Por: Felipe Rodríguez Espinel
La durísima crítica de The Economist al gobierno de Gustavo Petro no debería sorprender a nadie que haya observado con atención el deterioro progresivo de los indicadores de gobernabilidad en Colombia. Cuando una publicación de prestigio internacional califica a un mandatario como terrible y desesperado, estamos ante algo más que una diferencia editorial, estamos frente a una radiografía implacable de un país que se aleja peligrosamente de sus objetivos de desarrollo y estabilidad democrática.
Durante tres años, hemos sido testigos de un estilo de gobierno que privilegia la confrontación sobre la construcción de consensos. La rotación constante de ministros (más de 50 en un solo mandato), no es simplemente una estadística administrativa; es el síntoma de una administración incapaz de mantener la continuidad necesaria para implementar políticas públicas coherentes. Cada cambio ministerial representa proyectos interrumpidos, equipos desarticulados y recursos desperdiciados en procesos de transición que debilitan la capacidad del Estado.
El lenguaje confrontativo del presidente, documentado tanto por medios nacionales como internacionales, ha generado un clima de polarización que trasciende las fronteras partidistas. Cuando un mandatario compara sistemáticamente a sus críticos con nazis o esclavistas, no solo degrada el debate público, sino que imposibilita el diálogo constructivo necesario para resolver los problemas estructurales del país. El deterioro de la imagen internacional de Colombia tendrá efectos concretos sobre la inversión extranjera, el turismo y la cooperación internacional. Los organismos multilaterales, los inversionistas institucionales y los gobiernos aliados toman decisiones basándose, entre otros factores, en evaluaciones de riesgo político que incorporan análisis como el de The Economist.
La polarización interna, alimentada por tres años de confrontación sistemática, no desaparecerá automáticamente con un cambio de gobierno. La erosión de la confianza interpersonal, la radicalización de posiciones políticas y la normalización del discurso de odio son procesos sociales que requieren años para revertirse. Colombia puede estar creando las condiciones para una década de inestabilidad política que trascienda el actual mandato. El artículo de The Economist debe leerse como una oportunidad para la reflexión nacional, no como una afrenta a la soberanía. Las críticas internacionales, cuando provienen de fuentes respetables y se basan en evidencia verificable, constituyen señales de alerta que una democracia madura debe tomar en serio.

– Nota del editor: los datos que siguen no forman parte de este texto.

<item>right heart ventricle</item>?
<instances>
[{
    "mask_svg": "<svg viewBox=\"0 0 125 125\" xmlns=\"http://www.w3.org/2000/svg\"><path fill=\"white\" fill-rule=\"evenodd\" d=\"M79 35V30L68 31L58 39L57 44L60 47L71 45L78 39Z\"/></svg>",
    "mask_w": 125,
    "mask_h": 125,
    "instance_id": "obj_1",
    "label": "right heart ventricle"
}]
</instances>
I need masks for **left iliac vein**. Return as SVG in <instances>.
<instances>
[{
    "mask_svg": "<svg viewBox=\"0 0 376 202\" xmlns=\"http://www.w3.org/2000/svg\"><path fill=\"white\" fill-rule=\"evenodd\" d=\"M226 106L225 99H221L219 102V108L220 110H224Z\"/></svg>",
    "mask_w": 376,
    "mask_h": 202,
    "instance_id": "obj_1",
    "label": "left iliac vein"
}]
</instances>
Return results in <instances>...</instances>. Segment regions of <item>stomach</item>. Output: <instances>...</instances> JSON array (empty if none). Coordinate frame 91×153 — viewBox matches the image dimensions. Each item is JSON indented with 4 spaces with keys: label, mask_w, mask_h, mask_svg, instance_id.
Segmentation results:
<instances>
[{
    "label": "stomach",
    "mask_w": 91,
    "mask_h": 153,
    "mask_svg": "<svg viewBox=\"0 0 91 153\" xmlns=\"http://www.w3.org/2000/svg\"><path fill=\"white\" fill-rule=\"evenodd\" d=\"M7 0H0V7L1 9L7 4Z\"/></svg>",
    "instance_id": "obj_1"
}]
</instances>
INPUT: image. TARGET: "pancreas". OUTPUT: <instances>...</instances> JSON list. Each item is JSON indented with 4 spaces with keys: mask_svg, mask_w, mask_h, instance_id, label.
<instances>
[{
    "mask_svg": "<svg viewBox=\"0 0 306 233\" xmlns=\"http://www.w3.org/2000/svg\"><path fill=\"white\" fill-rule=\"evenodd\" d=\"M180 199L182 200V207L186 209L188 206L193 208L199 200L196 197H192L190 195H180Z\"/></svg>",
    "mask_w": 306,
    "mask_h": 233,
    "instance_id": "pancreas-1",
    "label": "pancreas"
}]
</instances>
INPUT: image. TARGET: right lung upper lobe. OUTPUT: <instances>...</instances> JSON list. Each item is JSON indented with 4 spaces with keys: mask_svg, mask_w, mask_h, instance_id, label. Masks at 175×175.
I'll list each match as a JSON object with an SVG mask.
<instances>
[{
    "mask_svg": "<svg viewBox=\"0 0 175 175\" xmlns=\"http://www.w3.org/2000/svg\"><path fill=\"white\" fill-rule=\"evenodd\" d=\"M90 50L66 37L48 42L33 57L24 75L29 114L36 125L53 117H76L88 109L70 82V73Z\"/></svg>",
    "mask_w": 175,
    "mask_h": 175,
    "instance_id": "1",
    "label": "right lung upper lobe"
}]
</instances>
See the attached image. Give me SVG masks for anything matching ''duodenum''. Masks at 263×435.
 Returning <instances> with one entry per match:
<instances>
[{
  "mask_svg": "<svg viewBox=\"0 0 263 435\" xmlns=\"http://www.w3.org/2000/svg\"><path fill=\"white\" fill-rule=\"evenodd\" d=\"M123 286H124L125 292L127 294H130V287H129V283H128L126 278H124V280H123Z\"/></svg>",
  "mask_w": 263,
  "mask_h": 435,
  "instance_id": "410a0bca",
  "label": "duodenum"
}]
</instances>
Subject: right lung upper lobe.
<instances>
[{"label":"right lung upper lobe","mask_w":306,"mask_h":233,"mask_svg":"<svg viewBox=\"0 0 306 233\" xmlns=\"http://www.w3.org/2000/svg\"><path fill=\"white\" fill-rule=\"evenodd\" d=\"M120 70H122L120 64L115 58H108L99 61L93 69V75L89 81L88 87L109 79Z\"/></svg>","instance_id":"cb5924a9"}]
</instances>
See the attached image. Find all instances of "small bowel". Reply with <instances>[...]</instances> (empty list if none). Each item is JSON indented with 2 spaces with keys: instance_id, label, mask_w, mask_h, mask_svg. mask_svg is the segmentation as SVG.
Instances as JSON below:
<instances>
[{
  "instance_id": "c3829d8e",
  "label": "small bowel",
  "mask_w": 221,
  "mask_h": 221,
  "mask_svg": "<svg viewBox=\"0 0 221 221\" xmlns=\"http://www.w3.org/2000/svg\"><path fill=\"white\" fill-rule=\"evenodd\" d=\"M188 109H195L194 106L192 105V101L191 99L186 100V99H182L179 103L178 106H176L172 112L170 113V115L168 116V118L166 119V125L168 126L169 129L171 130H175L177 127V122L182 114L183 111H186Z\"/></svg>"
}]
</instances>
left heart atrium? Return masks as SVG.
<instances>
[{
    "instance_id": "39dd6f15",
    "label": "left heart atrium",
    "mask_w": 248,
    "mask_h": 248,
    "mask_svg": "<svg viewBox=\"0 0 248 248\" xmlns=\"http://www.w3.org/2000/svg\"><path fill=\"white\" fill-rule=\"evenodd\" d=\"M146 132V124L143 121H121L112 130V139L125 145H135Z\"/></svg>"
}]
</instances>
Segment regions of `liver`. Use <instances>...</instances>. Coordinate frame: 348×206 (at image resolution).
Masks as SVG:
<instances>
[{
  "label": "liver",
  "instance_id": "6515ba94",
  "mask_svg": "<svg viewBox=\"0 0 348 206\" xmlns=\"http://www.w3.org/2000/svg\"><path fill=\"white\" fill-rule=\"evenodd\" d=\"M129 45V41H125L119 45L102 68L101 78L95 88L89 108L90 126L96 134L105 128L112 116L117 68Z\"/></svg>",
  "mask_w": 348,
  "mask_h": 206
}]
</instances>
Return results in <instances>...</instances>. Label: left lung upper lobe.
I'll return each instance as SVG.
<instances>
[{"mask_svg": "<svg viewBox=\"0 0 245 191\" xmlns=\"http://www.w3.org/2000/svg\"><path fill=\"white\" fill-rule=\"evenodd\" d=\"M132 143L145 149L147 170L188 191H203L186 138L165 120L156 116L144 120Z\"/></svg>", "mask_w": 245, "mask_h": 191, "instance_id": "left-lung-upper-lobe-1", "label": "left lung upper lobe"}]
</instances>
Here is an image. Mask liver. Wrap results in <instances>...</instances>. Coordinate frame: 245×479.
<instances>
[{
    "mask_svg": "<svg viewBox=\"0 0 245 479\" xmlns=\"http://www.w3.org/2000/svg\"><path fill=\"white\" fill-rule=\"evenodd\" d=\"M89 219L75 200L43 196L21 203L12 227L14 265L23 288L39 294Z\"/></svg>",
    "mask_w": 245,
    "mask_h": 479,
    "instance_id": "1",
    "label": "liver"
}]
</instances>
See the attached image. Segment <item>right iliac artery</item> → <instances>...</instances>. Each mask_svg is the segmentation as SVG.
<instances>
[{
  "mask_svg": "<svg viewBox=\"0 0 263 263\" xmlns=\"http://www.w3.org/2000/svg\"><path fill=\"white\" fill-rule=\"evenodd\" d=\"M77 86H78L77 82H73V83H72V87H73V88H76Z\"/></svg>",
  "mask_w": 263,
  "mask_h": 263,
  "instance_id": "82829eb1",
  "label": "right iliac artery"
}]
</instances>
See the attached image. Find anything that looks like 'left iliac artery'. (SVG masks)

Colombia tiene fortalezas institucionales, sociales y económicas que le permiten superar esta crisis de liderazgo. Sin embargo, esto requiere reconocer honestamente los errores, ajustar las estrategias fallidas y privilegiar el interés nacional sobre las lealtades partidistas. El costo de continuar con la actual dinámica de confrontación y polarización puede ser irreversible para las aspiraciones de desarrollo sostenible y paz duradera que merecen todos los colombianos.
Los colombianos necesitamos liderazgo que una, no que divida; que construya, no que destruya; que inspire confianza, no que genere incertidumbre. El tiempo para los ajustes de rumbo se agota, y las consecuencias de no hacerlos serán responsabilidad de todos los que, teniendo la capacidad de influir positivamente, eligieron el silencio cómplice o la confrontación estéril.